Après la loi, l’ordonnance : la base légale qui légitime la surveillance dans les assurances sociales, présentée dans plusieurs documents de l’ARTIAS[1] reçoit ses dispositions d’application[2]. L’entrée en vigueur est fixée au premier septembre 2019 au plus tôt. Elle est conditionnée aux recours déposés devant le Tribunal fédéral qui portent sur la votation populaire sur l’observation des assurée-e-s.
D’après le nouvel article 43a, al.9, let. a à c de la Loi sur la partie générale des assurances sociales (nLPGA), dont l’entrée en vigueur dépend également du sort des recours auprès du Tribunal fédéral, les questions à régler au niveau de l’ordonnance sont les suivantes :
– la procédure selon laquelle l’assuré peut consulter le matériel complet recueilli lors de l’observation ;
– la conservation et la destruction du matériel recueilli ;
– les exigences à l’endroit des personnes chargées de l’observation
Pour être éligible aux mandats des assureurs, le ou la détective doit obtenir une autorisation de l’Office fédéral des assurances sociales (OFAS), instituée également autorité de surveillance en matière d’observations secrètes. L’autorisation sera valable cinq ans et ne pourra être produite à des fins publicitaires. Cette autorisation est assortie d’exigences (relatives à l’absence de condamnations et de poursuites et aux connaissances pratiques et théoriques, art. 7b nOPGA). L’autorisation peut être retirée si les conditions d’octroi ne sont plus remplies. La formation demandée pour pouvoir solliciter des mandats des assureurs sociaux sera organisée par l’OFAS et l’institut suisse de police ; des dispositions transitoires règlent l’entre-temps.
Les observations ne pourront être effectuées qu’en des lieux librement accessibles, ou visibles depuis des lieux librement accessibles, par exemple dans l’espace public ou dans un magasin. L’intérieur d’un bâtiment d’habitation, y compris les pièces visibles à travers une fenêtre ne sont pas considérés comme librement accessibles, tout comme les cours et les jardins protégés des regards extérieurs par une haie ou une palissade, donc qui ne sont normalement pas visibles de l’extérieur.
Utiliser un GPS sera autorisé, par contre, l’utilisation de téléobjectifs, lunettes de vision nocturne, puces, micros directionnels ou drones sera interdite. En revanche, des instruments qui n’améliorent que légèrement la vue ou l’audition sont admissibles.

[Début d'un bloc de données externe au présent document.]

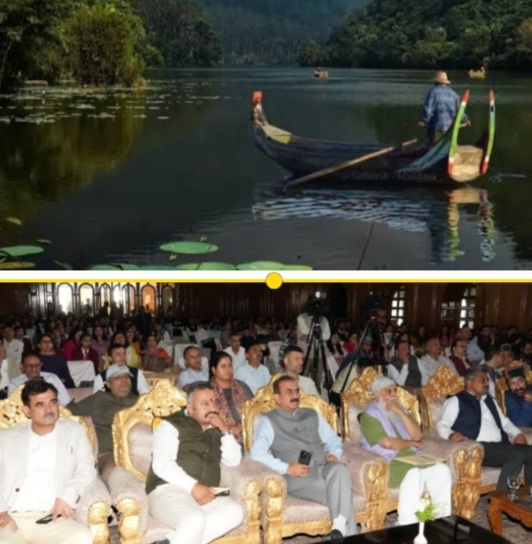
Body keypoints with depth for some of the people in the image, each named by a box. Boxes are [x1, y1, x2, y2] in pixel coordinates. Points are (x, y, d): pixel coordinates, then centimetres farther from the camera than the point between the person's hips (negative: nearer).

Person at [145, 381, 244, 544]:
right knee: (195, 519, -37)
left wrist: (225, 431, 1)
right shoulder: (171, 425, 2)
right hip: (168, 489, -6)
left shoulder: (216, 430, 21)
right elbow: (162, 465, -11)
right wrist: (193, 486, -21)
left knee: (235, 512, -24)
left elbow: (234, 461, 14)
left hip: (205, 495, 7)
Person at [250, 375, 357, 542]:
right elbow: (256, 453, -9)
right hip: (298, 477, -4)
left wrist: (334, 455, -1)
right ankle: (348, 536, -19)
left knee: (340, 469, -34)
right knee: (340, 493, -31)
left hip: (324, 469, 4)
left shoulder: (312, 415, 24)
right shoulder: (268, 421, 6)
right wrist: (286, 468, -21)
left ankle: (340, 526, -36)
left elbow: (333, 440, 24)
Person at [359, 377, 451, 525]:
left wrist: (401, 413, -5)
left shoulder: (399, 410, 18)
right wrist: (412, 443, -2)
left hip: (412, 457, 7)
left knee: (441, 469, -17)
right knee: (413, 474, -35)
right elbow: (387, 443, -17)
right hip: (388, 463, -7)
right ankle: (407, 527, -30)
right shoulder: (369, 415, -5)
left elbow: (418, 436, 6)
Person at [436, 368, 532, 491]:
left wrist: (517, 434, 10)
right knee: (517, 455, -28)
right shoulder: (456, 401, 7)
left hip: (500, 446, 7)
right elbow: (442, 425, -1)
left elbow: (504, 422, 31)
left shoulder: (489, 400, 29)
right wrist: (451, 435, -24)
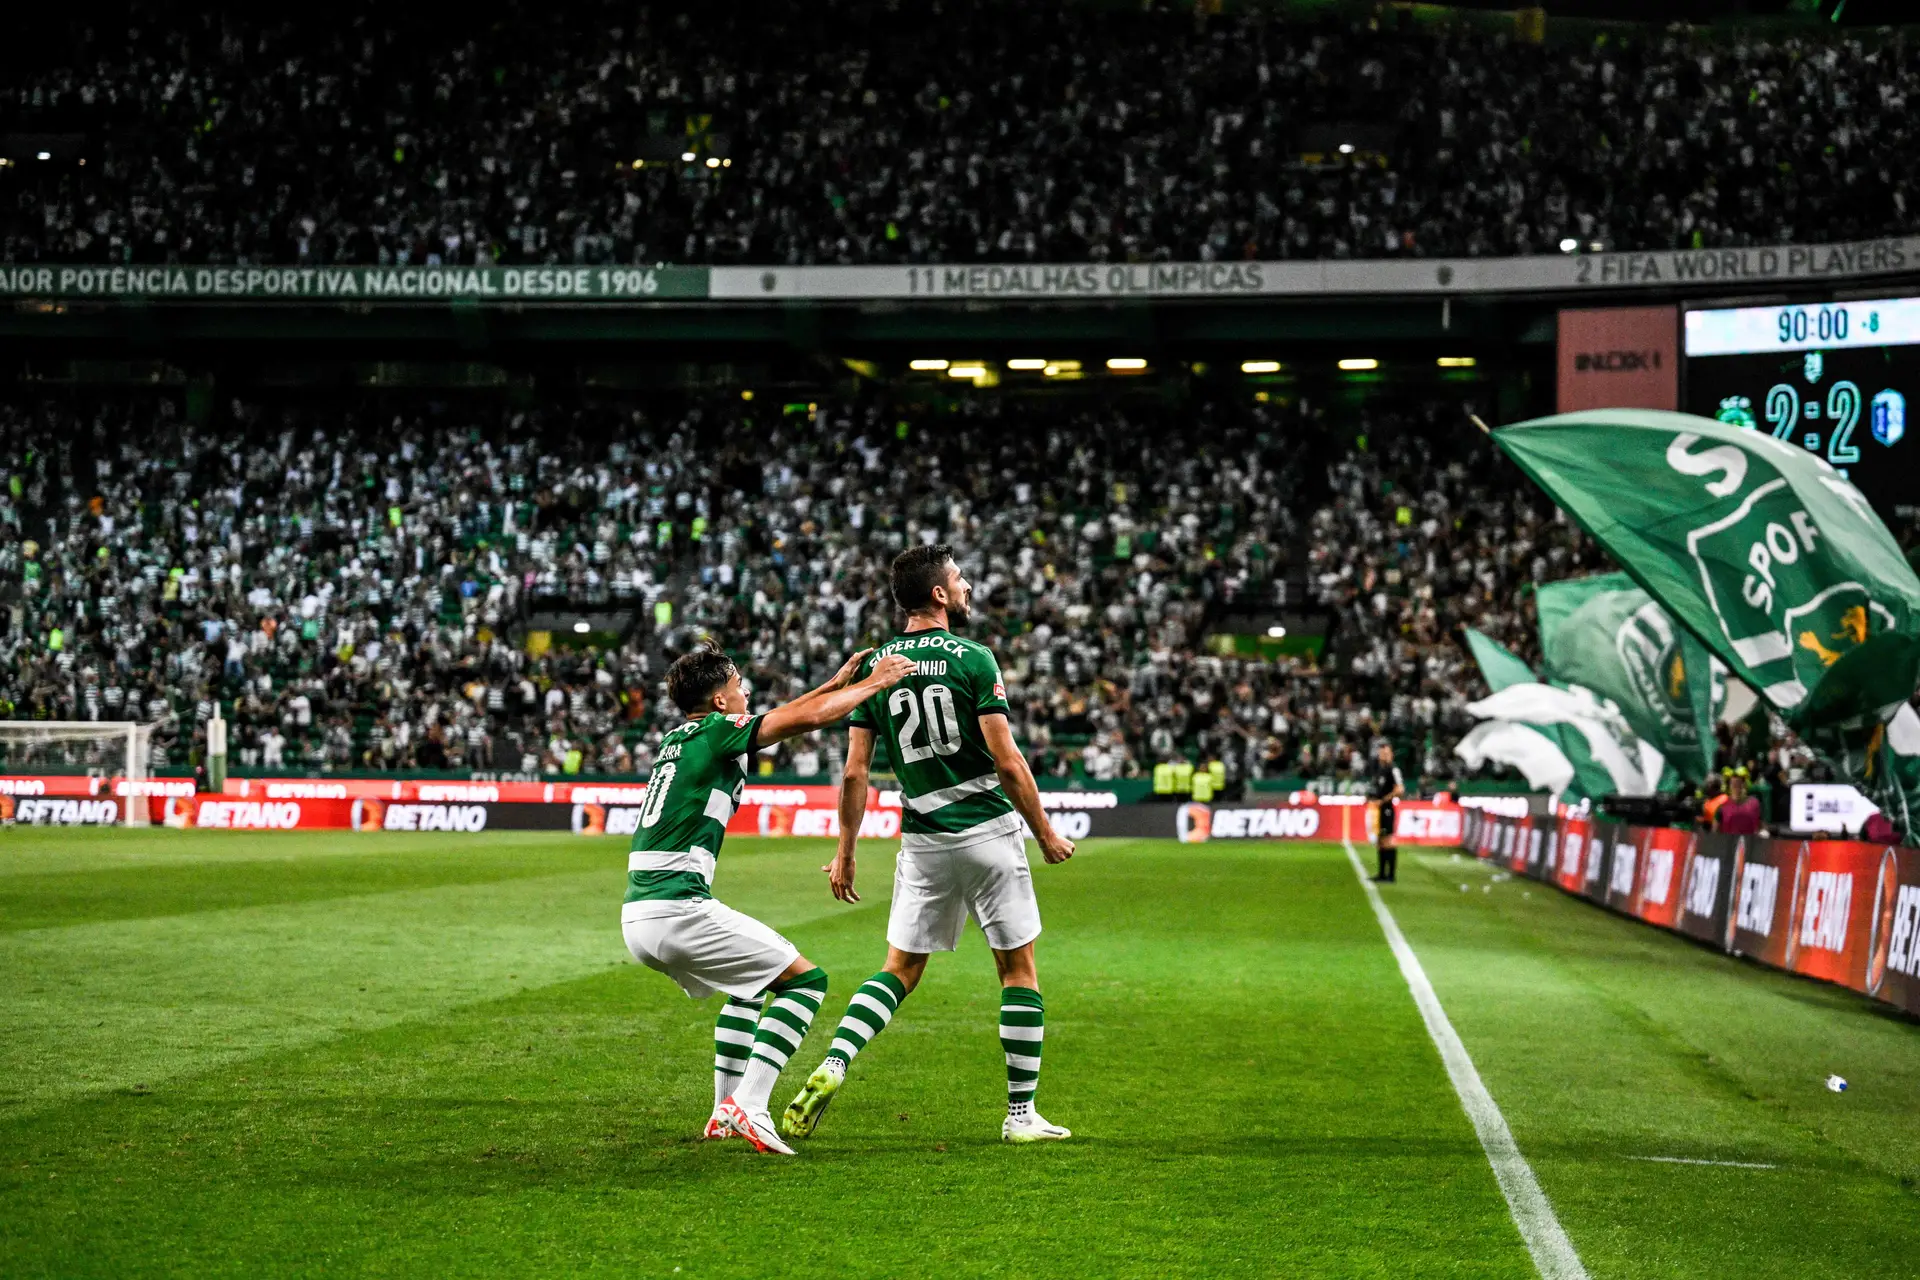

Par ailleurs, la sécurité et la confidentialité des données doivent être garanties et leur destruction contrôlée. Les assureurs devront informer les personnes concernées (par oral ou par écrit) qu’elles ont fait l’objet d’une observation et leur remettre, sur demande, une copie de l’intégralité du matériel recueilli. Elles auront également la possibilité de demander à un tribunal de vérifier la légalité de cette observation.
Ajoutons ici que l’illicéité d’une preuve ne la rend pas inexploitable : le Tribunal fédéral estime que des preuves obtenues de manière illicite peuvent être exploitables. Les intérêts privés, par exemple celui du respect de la sphère privée dans le cas d’une observation, sont mis en balance avec l’intérêt public d’éviter les fraudes à l’assurance. Si la pesée des intérêts s’examine au cas par cas, il faut souligner que la jurisprudence accorde un grand poids à l’intérêt public[3].
Relevons à ce sujet que l’OFAS a la compétence de retirer l’autorisation à un-e détective qui aura effectué une observation non conforme au droit (art. 7e, al.3, let.a nPLGA) ; l’avenir montrera de quelle manière l’OFAS exercera son rôle de surveillance, alors que de nombreuses observations pourraient être exécutées sur mandat de l’assurance-invalidité, dont le pilotage ressort des attributions de ce même office.
[1] https://www.artias.ch/artias_veille/6735/
[2] Il s’agit de l’ordonnance sur la partie générale des assurances sociales, OPGA.
[3] Pour en savoir plus, cf. Célian Hirsch, Les observations illicites sont-elles exploitables ? In : Jusletter, 19 février 2018.